ATTCK20 Clinical Trial

Antibody-Targeted Tumor Cell Killing (ATTCK) happens when T-cells expressing an antibody-coupled T-cell receptor (ACTR) engage a tumor-targeting antibody on the surface of a cancer cell. ATTCK20 is a combination of a patient’s ACTR T-cells administered with rituximab, a monoclonal antibody targeting CD20. The first Phase I dose escalation study for ATTCK20 is taking place in Singapore at National University Hospital (NUH) and Singapore General Hospital (SGH). T-cells from patients in the study are processed at the Tissue Engineering & Cell Therapy (TECT) Laboratory at NUH. The Hematology-Oncology Research Group Trial Unit within the National University Cancer Institute, Singapore (View Source) manages and supports all aspects of the clinical trial. At present, the unit is conducting over 60 clinical trials, many of which are Phase I and II studies. The Hematopoietic Progenitor Cell Transplant Program is the only one in Asia accredited by the Foundation for the Accreditation of Cellular Therapy (FACT).
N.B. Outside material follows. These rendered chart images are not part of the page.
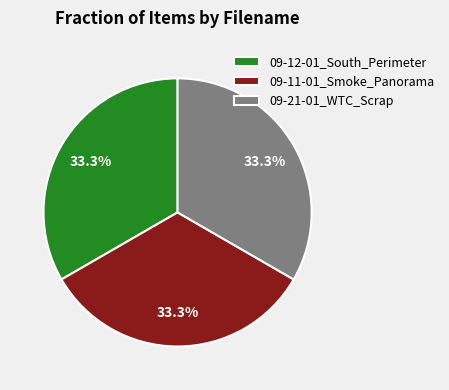

What percentage is the 09-21-01_WTC_Scrap slice, to the nearest percent?

33%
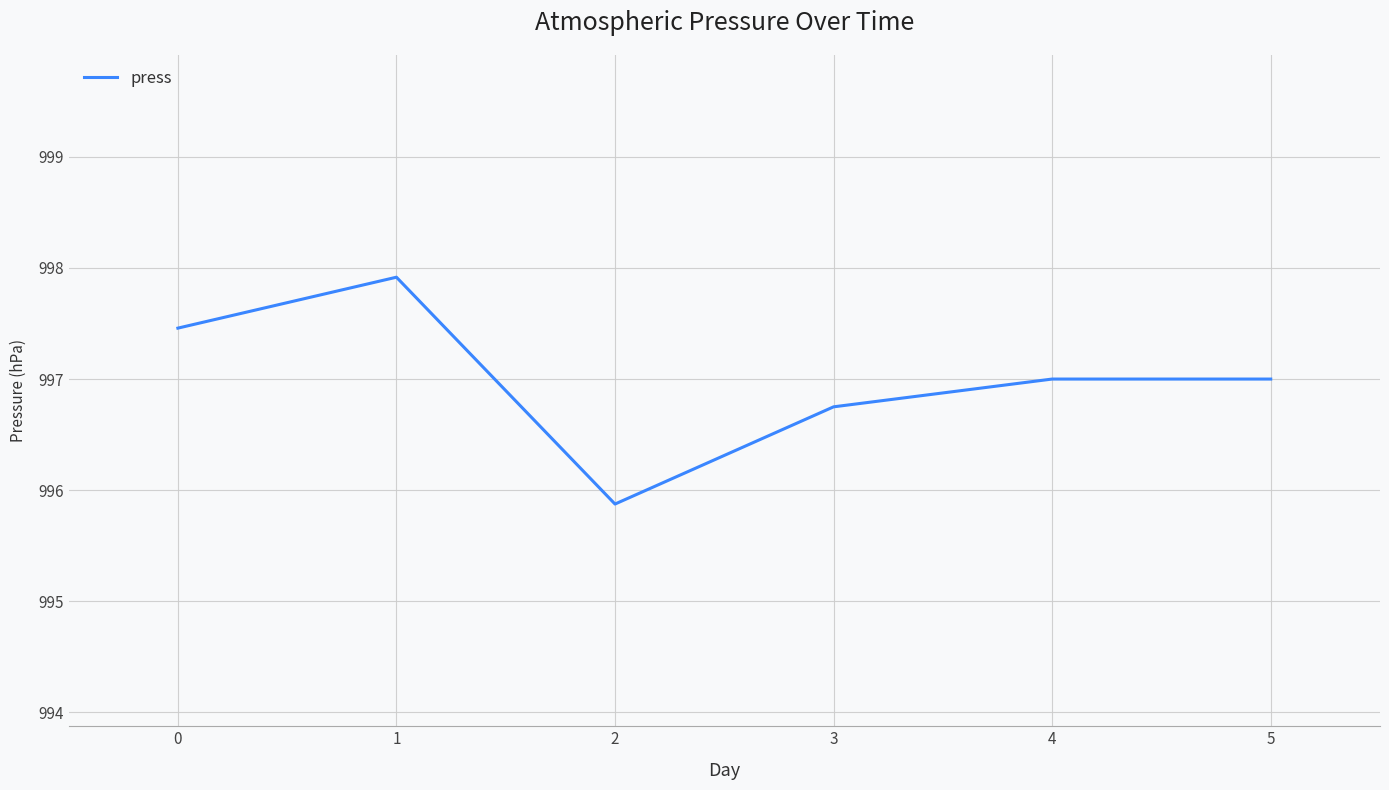

What is the difference between the values at 4 and 1?

0.9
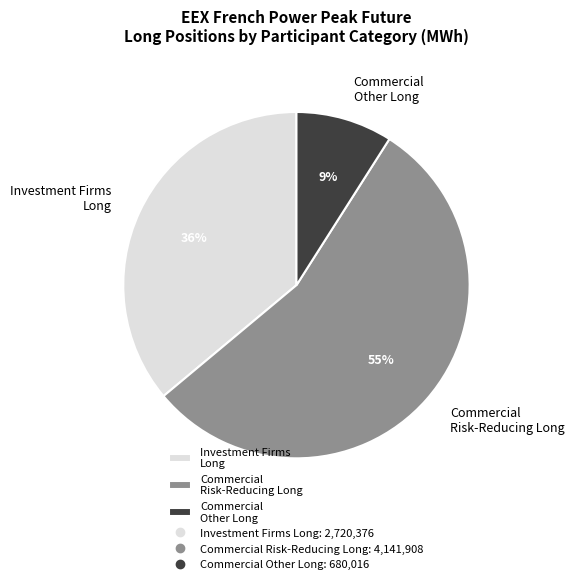

Which has a higher value, Commercial Risk-Reducing Long or Commercial Other Long?

Commercial Risk-Reducing Long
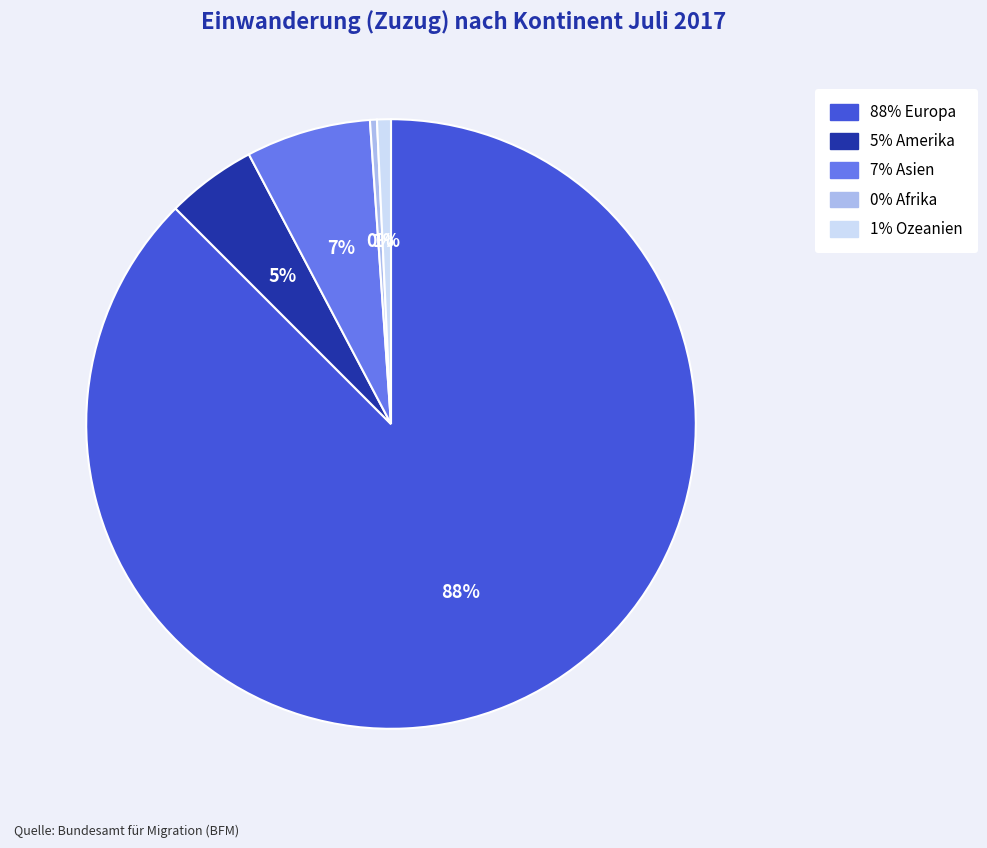

To the nearest percent, what is the average slice percentage?

20%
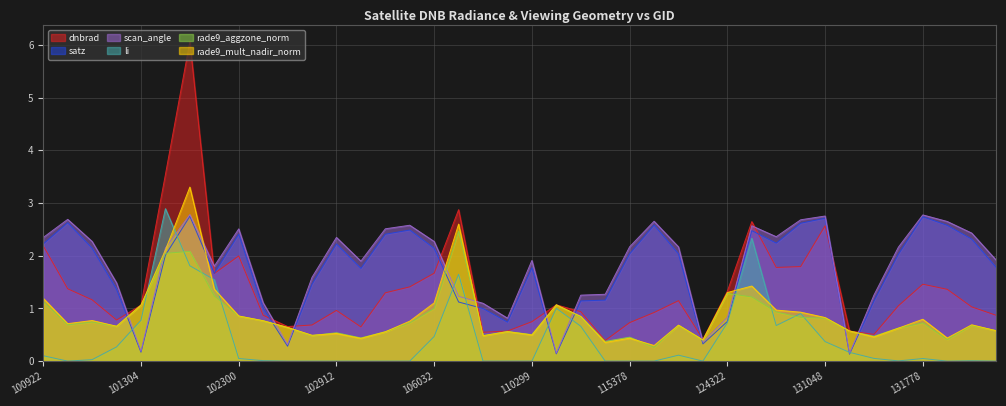

Which series changed the most between 129937 and 131048?

li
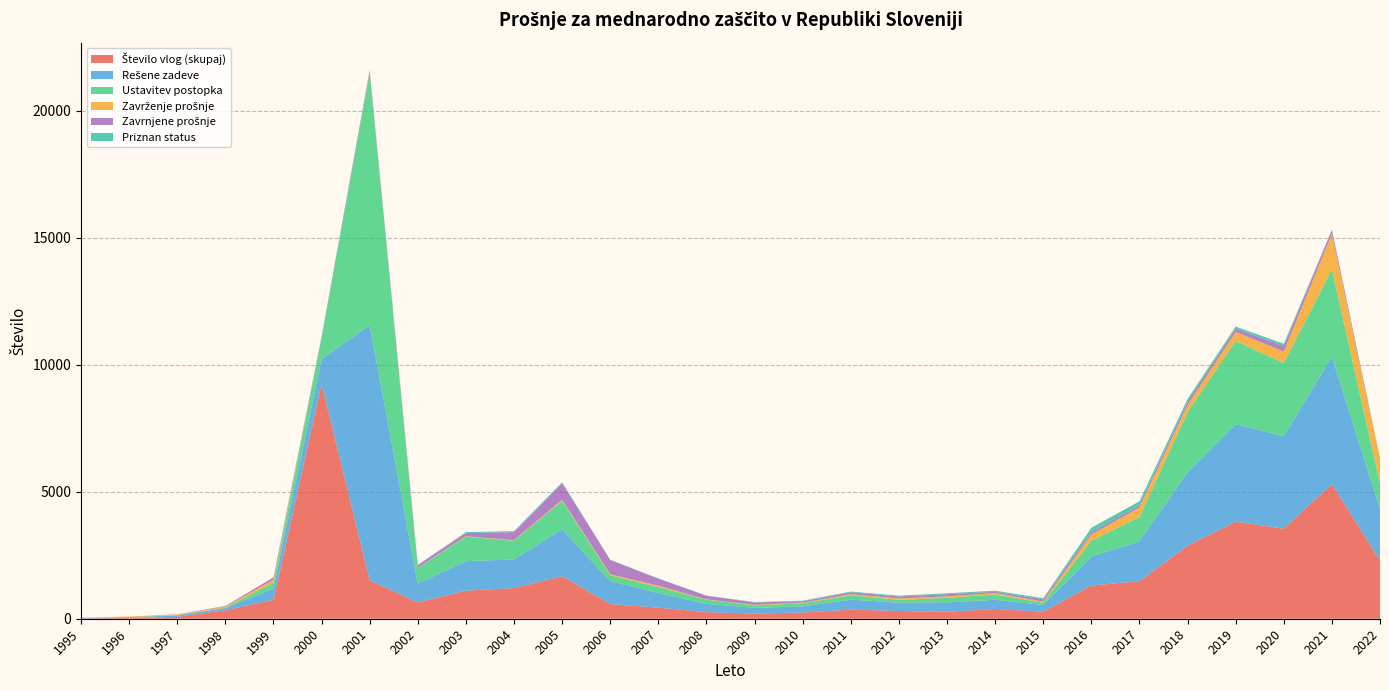

Reading left to right, extract all data points from this chart.

Število vlog (skupaj): 1995=6	1996=35	1997=72	1998=337	1999=744	2000=9244	2001=1511	2002=640	2003=1101	2004=1208	2005=1674	2006=579	2007=434	2008=260	2009=202	2010=246	2011=358	2012=304	2013=272	2014=385	2015=277	2016=1308	2017=1476	2018=2875	2019=3821	2020=3548	2021=5301	2022=2288
Rešene zadeve: 1995=17	1996=26	1997=51	1998=82	1999=441	2000=969	2001=10042	2002=739	2003=1166	2004=1125	2005=1848	2006=901	2007=576	2008=325	2009=228	2010=239	2011=392	2012=328	2013=374	2014=360	2015=265	2016=1136	2017=1572	2018=2886	2019=3838	2020=3636	2021=5008	2022=2017
Ustavitev postopka: 1995=10	1996=5	1997=15	1998=13	1999=237	2000=831	2001=9911	2002=619	2003=964	2004=737	2005=1120	2006=228	2007=238	2008=164	2009=96	2010=120	2011=177	2012=110	2013=177	2014=216	2015=89	2016=621	2017=949	2018=2372	2019=3273	2020=2875	2021=3445	2022=1011
Zavrženje prošnje: 1995=1	1996=21	1997=28	1998=41	1999=117	2000=0	2001=9	2002=12	2003=17	2004=20	2005=38	2006=43	2007=53	2008=12	2009=23	2010=27	2011=40	2012=57	2013=59	2014=49	2015=44	2016=249	2017=382	2018=277	2019=352	2020=457	2021=1390	2022=956
Zavrnjene prošnje: 1995=4	1996=0	1997=8	1998=27	1999=87	2000=46	2001=97	2002=105	2003=123	2004=317	2005=661	2006=561	2007=276	2008=145	2009=89	2010=55	2011=78	2012=75	2013=82	2014=51	2015=87	2016=96	2017=89	2018=135	2019=128	2020=215	2021=151	2022=32
Priznan status: 1995=2	1996=0	1997=0	1998=1	1999=0	2000=11	2001=25	2002=3	2003=37	2004=39	2005=26	2006=9	2007=9	2008=4	2009=20	2010=23	2011=24	2012=34	2013=37	2014=44	2015=46	2016=170	2017=152	2018=102	2019=85	2020=89	2021=17	2022=18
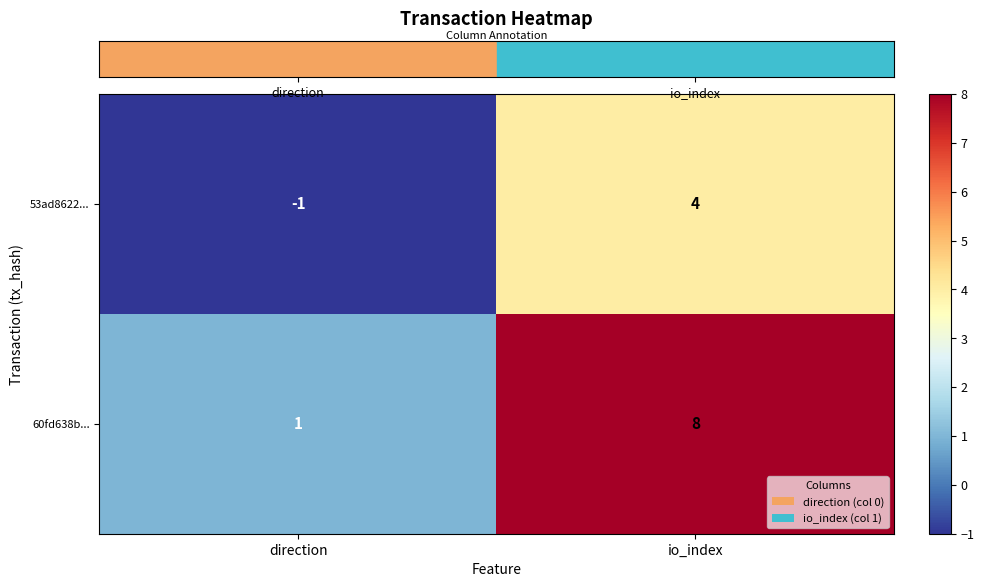

Where is 53ad8622... nearest to the value 1?

direction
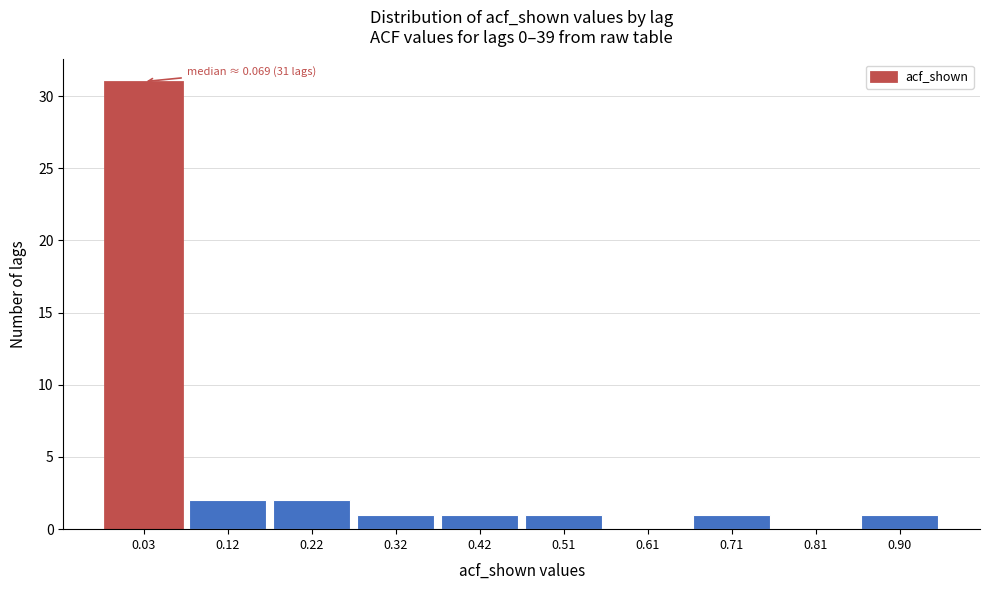

Reading left to right, extract all data points from this chart.

0.03=31	0.12=2	0.22=2	0.32=1	0.42=1	0.51=1	0.61=0	0.71=1	0.81=0	0.90=1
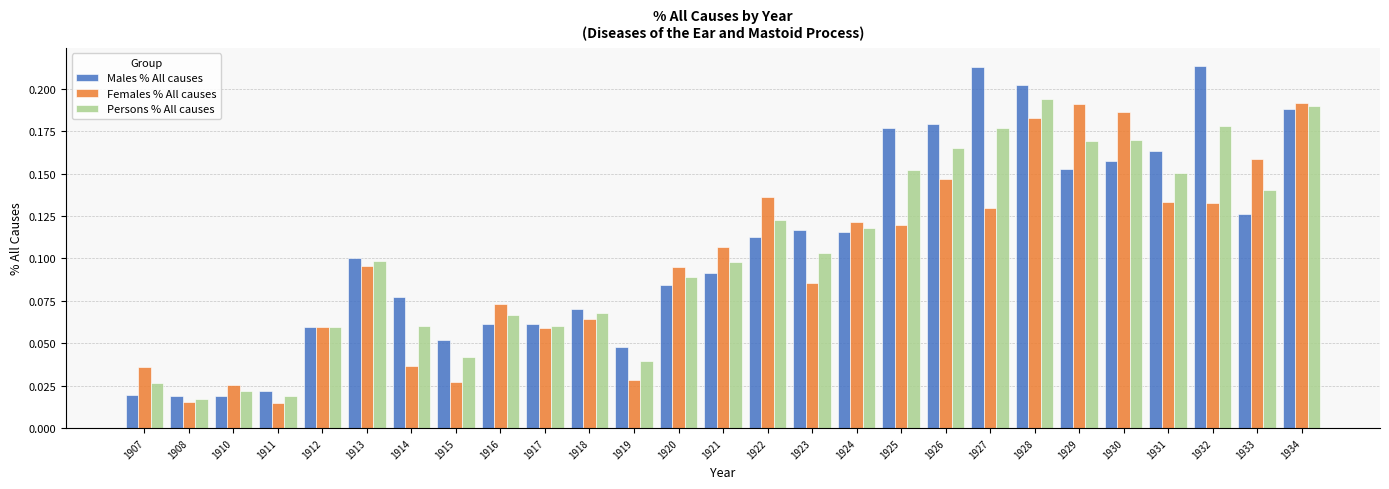

Which series changed the most between 1919 and 1933?

Females % All causes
"This study is designed to translate recent laboratory findings into clinical application," said Unum’s Scientific Founder Dario Campana, MD, PhD. "The efficacy of ACTR T-cells shown in our preclinical studies, together with the demonstrated feasibility of infusing autologous T-cells, forms a compelling rationale for the clinical testing of this novel approach. We look forward to enrolling patients in the ATTCK20 study and will continue to plan for additional clinical studies to leverage our ACTR technology with tumor-targeting antibodies in other types of cancer."

ACTR AND ATTCK20

ACTR is a chimeric protein that combines components from receptors normally found on two different human immune cell types – natural killer (NK) cells and T-cells – to create a novel cancer cell killing activity. As reported earlier this year in the journal Cancer Research[1], T-cells bearing the ACTR receptor can be armed to attack a tumor by combining with a monoclonal antibody that binds antigens on the cancer cell surface. CD20 is expressed on cancer cells from many patients with chronic lymphocytic leukemia (CLL) and non-Hodgkin lymphoma (NHL). Rituximab, an antibody specific for CD20, is currently part of standard therapy for these indications. Studies carried out in Dr. Campana’s laboratory show remarkable enhancement in the activity of rituximab when it is armed with ACTR T-cells.

Unum has built a platform for cancer treatment based upon ACTR. In contrast to other approaches that are limited to a single target and treat a narrow set of tumors, Unum’s approach is not restricted by antigen and may have applications for treating many types of cancers. The ATTCK20 study will be the first clinical trial to assess clinical candidates engineered with the ACTR technology.